[Supplied material — start]

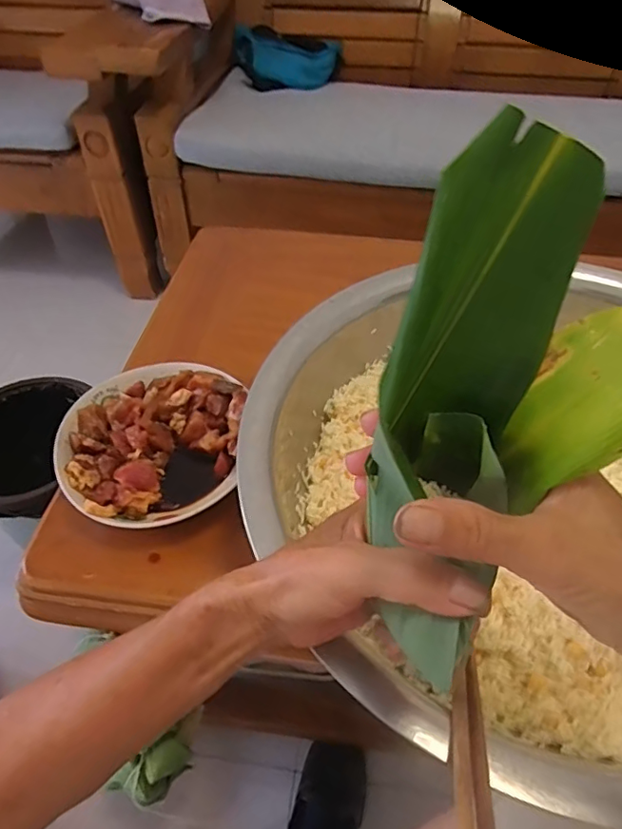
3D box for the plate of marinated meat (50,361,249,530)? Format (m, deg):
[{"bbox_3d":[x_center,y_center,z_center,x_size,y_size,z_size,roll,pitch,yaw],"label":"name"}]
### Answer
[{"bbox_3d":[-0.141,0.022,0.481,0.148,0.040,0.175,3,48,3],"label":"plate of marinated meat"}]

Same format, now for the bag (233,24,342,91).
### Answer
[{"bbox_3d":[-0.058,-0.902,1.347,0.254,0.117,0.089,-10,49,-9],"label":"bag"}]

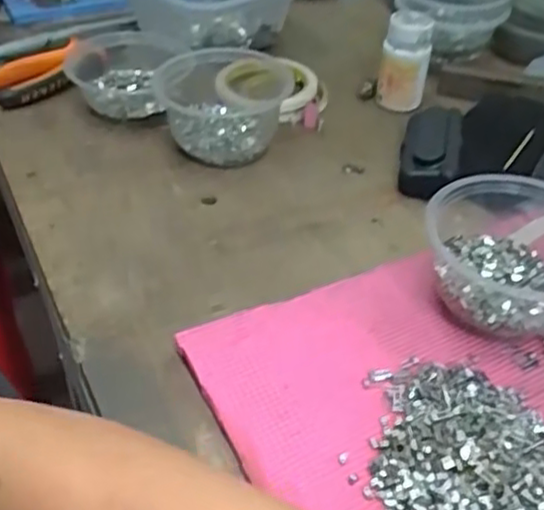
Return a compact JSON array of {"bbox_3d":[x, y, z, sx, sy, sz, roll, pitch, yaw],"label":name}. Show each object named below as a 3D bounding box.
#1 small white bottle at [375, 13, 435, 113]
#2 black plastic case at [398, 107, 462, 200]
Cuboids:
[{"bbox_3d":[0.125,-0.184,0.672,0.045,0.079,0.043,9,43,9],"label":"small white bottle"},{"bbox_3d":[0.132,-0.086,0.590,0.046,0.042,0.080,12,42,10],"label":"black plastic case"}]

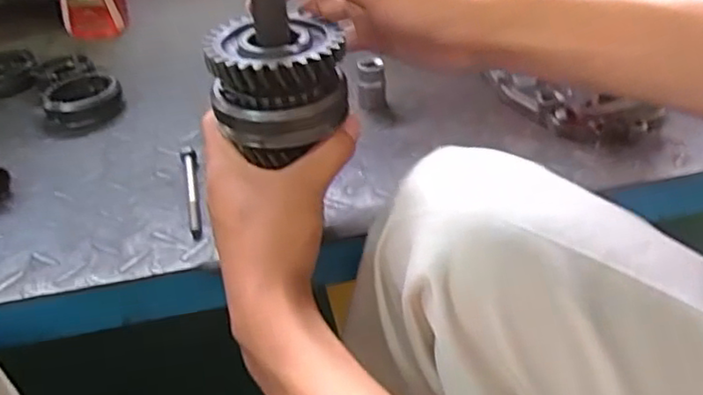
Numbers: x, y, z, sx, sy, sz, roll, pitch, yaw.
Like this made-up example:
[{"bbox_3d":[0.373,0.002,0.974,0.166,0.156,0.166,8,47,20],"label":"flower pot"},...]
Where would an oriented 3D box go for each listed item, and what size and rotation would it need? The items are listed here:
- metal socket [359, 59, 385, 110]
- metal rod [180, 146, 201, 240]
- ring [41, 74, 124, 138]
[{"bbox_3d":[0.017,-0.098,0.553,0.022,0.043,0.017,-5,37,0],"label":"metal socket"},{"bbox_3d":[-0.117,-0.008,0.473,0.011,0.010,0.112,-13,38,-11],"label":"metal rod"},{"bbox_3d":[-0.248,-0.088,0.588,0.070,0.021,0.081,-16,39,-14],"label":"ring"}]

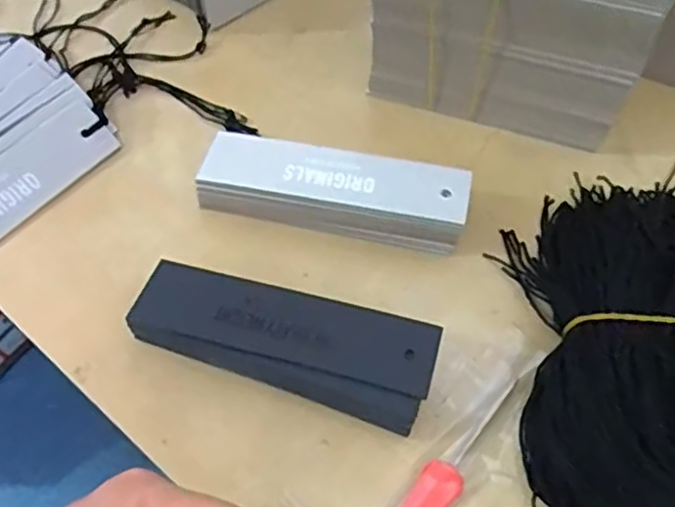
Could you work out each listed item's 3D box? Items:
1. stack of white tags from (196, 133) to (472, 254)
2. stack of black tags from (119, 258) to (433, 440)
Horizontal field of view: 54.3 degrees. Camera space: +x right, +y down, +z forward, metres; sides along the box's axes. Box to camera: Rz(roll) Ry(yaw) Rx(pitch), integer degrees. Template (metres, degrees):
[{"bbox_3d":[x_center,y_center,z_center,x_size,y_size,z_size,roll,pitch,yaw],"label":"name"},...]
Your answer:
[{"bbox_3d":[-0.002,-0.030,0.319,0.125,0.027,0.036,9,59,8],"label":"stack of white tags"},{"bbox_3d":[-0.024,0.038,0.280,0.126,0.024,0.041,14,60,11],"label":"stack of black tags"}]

[Supplied material — finish]
[Supplied material — start]

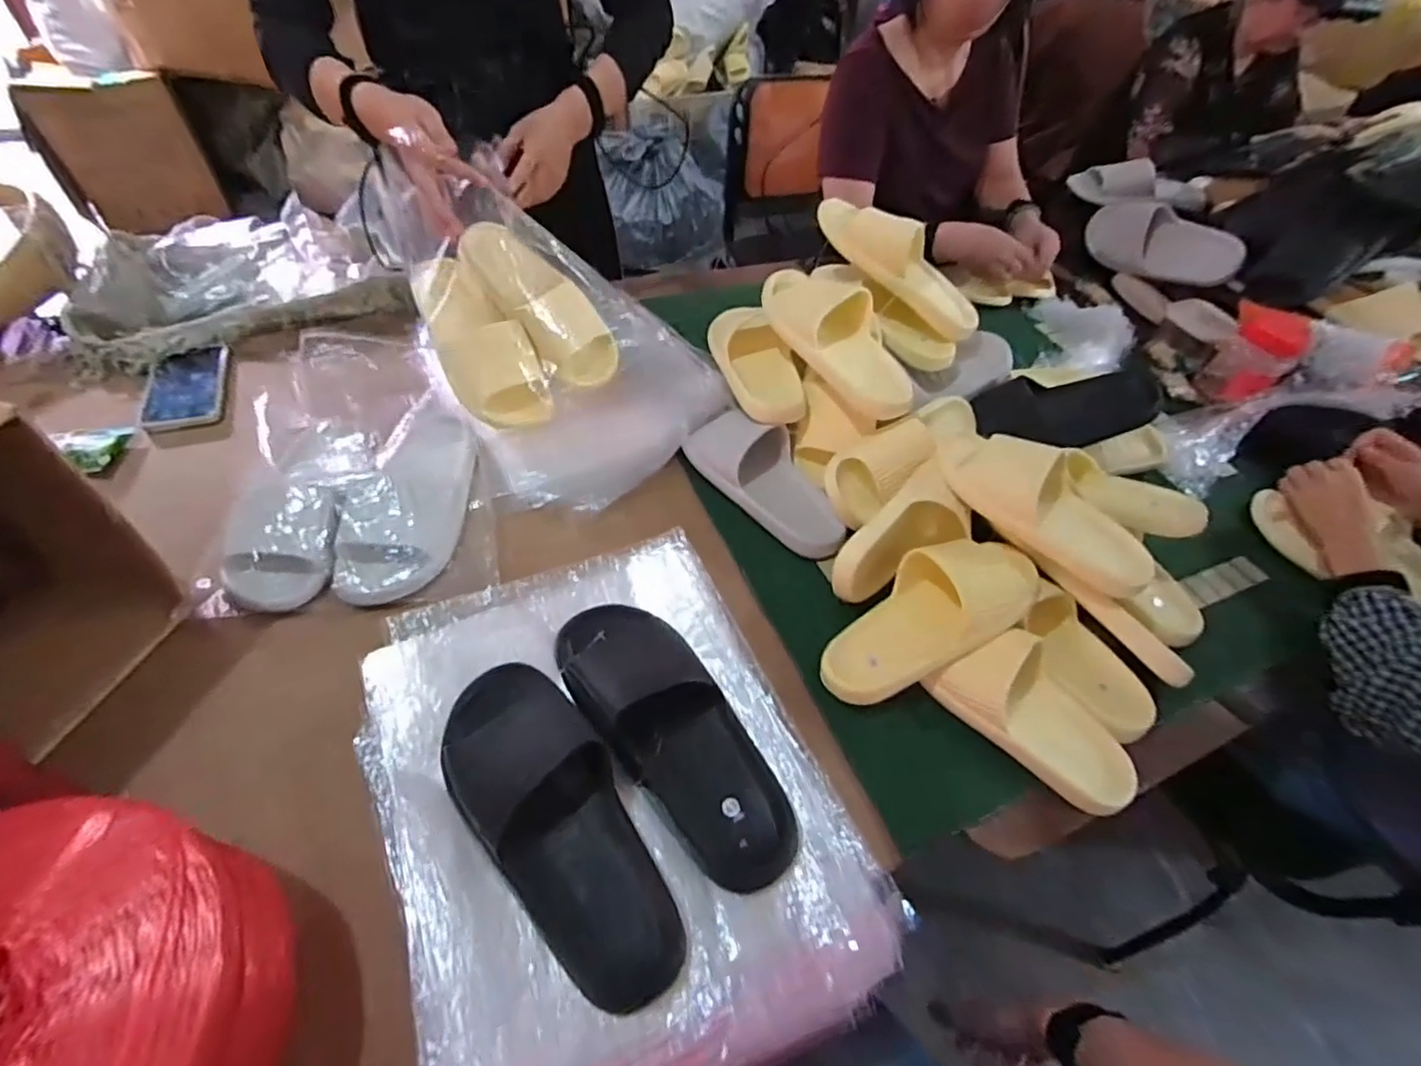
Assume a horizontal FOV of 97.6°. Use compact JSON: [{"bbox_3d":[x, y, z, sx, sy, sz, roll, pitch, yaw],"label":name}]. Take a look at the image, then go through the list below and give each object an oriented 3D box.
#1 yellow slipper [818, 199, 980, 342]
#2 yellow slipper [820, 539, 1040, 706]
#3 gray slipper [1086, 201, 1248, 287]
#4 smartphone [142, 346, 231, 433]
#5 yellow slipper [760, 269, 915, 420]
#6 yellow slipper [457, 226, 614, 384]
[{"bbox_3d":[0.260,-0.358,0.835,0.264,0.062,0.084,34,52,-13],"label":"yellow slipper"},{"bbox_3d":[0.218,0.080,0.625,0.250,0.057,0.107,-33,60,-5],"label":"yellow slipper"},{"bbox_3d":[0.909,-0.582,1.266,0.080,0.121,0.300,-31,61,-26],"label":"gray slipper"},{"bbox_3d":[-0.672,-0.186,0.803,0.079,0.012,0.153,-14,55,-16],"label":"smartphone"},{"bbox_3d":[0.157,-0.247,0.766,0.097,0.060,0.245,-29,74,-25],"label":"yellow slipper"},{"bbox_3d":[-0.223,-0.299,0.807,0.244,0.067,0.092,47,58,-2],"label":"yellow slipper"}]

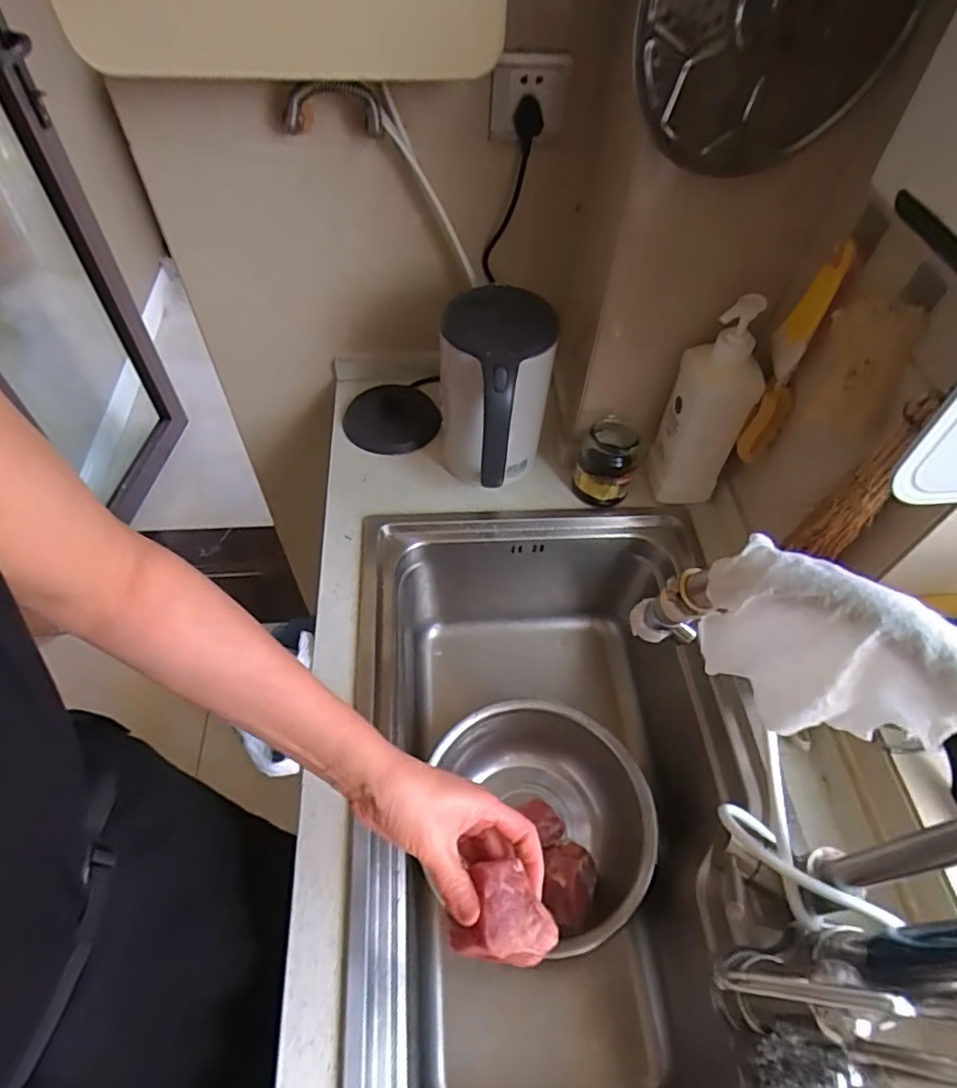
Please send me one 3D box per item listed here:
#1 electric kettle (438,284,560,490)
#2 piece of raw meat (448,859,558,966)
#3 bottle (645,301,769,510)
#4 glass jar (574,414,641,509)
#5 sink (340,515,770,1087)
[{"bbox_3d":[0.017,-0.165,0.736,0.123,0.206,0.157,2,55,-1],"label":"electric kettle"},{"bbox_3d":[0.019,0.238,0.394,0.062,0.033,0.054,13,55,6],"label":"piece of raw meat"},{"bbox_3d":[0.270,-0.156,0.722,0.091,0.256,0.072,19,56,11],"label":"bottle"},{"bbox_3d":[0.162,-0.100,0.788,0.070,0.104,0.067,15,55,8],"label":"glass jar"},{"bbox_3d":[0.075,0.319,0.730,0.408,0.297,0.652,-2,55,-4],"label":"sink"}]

[Supplied material — finish]

* _Instructions to follow_
Output the lines above exactly, but only those between the line holding "3D box for the" and the line holding "Same format, now for the bag (233,24,342,91).", inclusive.

* _Exercise output_
3D box for the plate of marinated meat (50,361,249,530)? Format (m, deg):
[{"bbox_3d":[x_center,y_center,z_center,x_size,y_size,z_size,roll,pitch,yaw],"label":"name"}]
### Answer
[{"bbox_3d":[-0.141,0.022,0.481,0.148,0.040,0.175,3,48,3],"label":"plate of marinated meat"}]

Same format, now for the bag (233,24,342,91).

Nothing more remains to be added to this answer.